** Opening Data block **

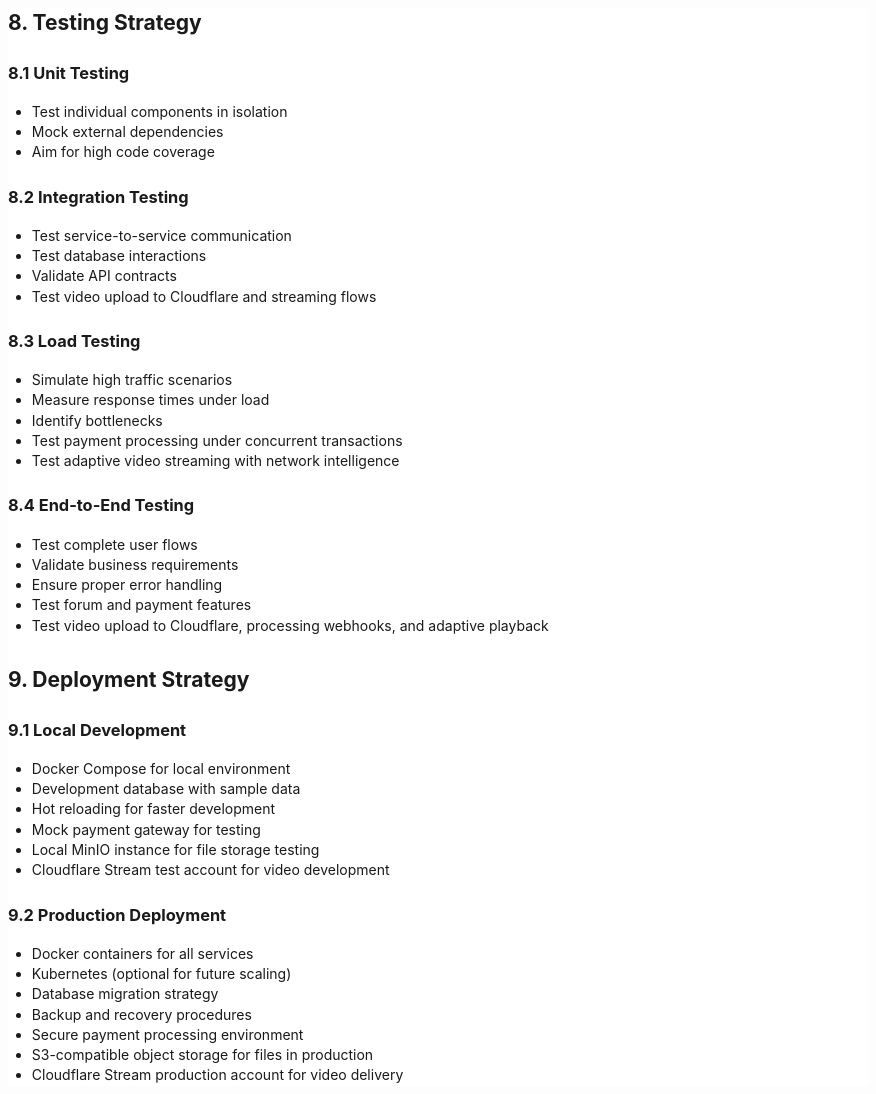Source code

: ## 8. Testing Strategy

### 8.1 Unit Testing

- Test individual components in isolation
- Mock external dependencies
- Aim for high code coverage

### 8.2 Integration Testing

- Test service-to-service communication
- Test database interactions
- Validate API contracts
- Test video upload to Cloudflare and streaming flows

### 8.3 Load Testing

- Simulate high traffic scenarios
- Measure response times under load
- Identify bottlenecks
- Test payment processing under concurrent transactions
- Test adaptive video streaming with network intelligence

### 8.4 End-to-End Testing

- Test complete user flows
- Validate business requirements
- Ensure proper error handling
- Test forum and payment features
- Test video upload to Cloudflare, processing webhooks, and adaptive playback

## 9. Deployment Strategy

### 9.1 Local Development

- Docker Compose for local environment
- Development database with sample data
- Hot reloading for faster development
- Mock payment gateway for testing
- Local MinIO instance for file storage testing
- Cloudflare Stream test account for video development

### 9.2 Production Deployment

- Docker containers for all services
- Kubernetes (optional for future scaling)
- Database migration strategy
- Backup and recovery procedures
- Secure payment processing environment
- S3-compatible object storage for files in production
- Cloudflare Stream production account for video delivery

** Closing Data block **

Instruction
Write out all the data exactly, minus pictures.

Task solution
Source code

: ## 8. Testing Strategy

### 8.1 Unit Testing

- Test individual components in isolation
- Mock external dependencies
- Aim for high code coverage

### 8.2 Integration Testing

- Test service-to-service communication
- Test database interactions
- Validate API contracts
- Test video upload to Cloudflare and streaming flows

### 8.3 Load Testing

- Simulate high traffic scenarios
- Measure response times under load
- Identify bottlenecks
- Test payment processing under concurrent transactions
- Test adaptive video streaming with network intelligence

### 8.4 End-to-End Testing

- Test complete user flows
- Validate business requirements
- Ensure proper error handling
- Test forum and payment features
- Test video upload to Cloudflare, processing webhooks, and adaptive playback

## 9. Deployment Strategy

### 9.1 Local Development

- Docker Compose for local environment
- Development database with sample data
- Hot reloading for faster development
- Mock payment gateway for testing
- Local MinIO instance for file storage testing
- Cloudflare Stream test account for video development

### 9.2 Production Deployment

- Docker containers for all services
- Kubernetes (optional for future scaling)
- Database migration strategy
- Backup and recovery procedures
- Secure payment processing environment
- S3-compatible object storage for files in production
- Cloudflare Stream production account for video delivery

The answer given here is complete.